One of the determining factors for me was I didn't want to have to remove my motor and flip the boat over.  Today, my brother in law and I started the project. With a little red neck engineering, we were able to get the boat up and off the trailer. 

























We sanded the bottom of the boat with 100 grit sand paper and then cleaned it with acetone. We then taped off the edges and rolled the GatorGlide on.

























We painted on 4 coats and it looks great. 

















I can't wait to try it out.


----------



## dkhntrdstn (Sep 7, 2007)

Should have went all the way up the front.

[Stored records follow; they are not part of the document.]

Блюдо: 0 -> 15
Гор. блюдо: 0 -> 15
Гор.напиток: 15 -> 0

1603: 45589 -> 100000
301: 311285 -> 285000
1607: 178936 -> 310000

Looks good


----------



## Bax* (Dec 14, 2008)

Looks pretty good Jeff. 

Im lookin at buying a boat right now, so maybe youcan tell me a little more.

How long is your boat? And do you think that 2 gallons was too much, too little, or just right?

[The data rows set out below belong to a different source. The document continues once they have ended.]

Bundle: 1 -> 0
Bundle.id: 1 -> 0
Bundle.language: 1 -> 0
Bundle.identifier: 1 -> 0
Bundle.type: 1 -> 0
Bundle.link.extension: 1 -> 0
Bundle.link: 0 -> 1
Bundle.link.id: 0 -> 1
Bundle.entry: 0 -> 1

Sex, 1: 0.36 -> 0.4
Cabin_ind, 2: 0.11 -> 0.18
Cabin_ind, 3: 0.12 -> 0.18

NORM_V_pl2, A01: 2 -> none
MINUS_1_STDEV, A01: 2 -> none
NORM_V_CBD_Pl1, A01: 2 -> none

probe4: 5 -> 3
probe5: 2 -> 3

I'd like to hear a follow-up later this season to hear about how well it holds up and if you like it


----------



## rjefre (Sep 8, 2007)

If that stuff is a slippery as some of the other brands, be prepared to slide sideways on sharp turns. The stuff is awesome, and will increase your speed and make it easier to drag your boat back in to the water after sliding up on the bank during a turn. Looks like a nice job!
R


----------



## Jeff Bringhurst (May 20, 2009)

Bax* said:


> Looks pretty good Jeff.
> 
> Im lookin at buying a boat right now, so maybe youcan tell me a little more.
> 
> ...


Bax,

I have an 18' x 51" Excel. I actually bought only a half gallon but they sent me a replacement half when the first bottle leaked. I still have half a bottle left. Hopefully our prep works pays off and it lasts a long time.

R,

Hopefully I can keep the brown side down


----------



## Fowlmouth (Oct 4, 2008)

Looks good Jeff, I have heard good things about Gator Glide. Now that you have practice rolling that on I'm sure I could find another boat for you to do. :O•-:


----------



## manzquad (Feb 10, 2010)

Did you do the G2 or G4? Did you use their primer?


----------



## manzquad (Feb 10, 2010)

I was able to pick up some G2. I really liked the brown Jeff did so I copied him ;-) I found a quick and easy way to lift my boat. Sure beats clearing everything out.[attachment=0:sko6omto]uploadfromtaptalk1347388965743.jpg[/attachment:sko6omto] floating boat. I took it to the B.R. Found some shallow islands & stuck it until it wouldn't budge. Hoped out ti water barely over my foot, spun the front around with one hand. Pulled it a boat length, so I could bury the prop where I stopped going in. 2 feet later and I was on step. Slick stuff. I'm satisfied with it. Lets just see what happens after tge abuse I put it through this season.


----------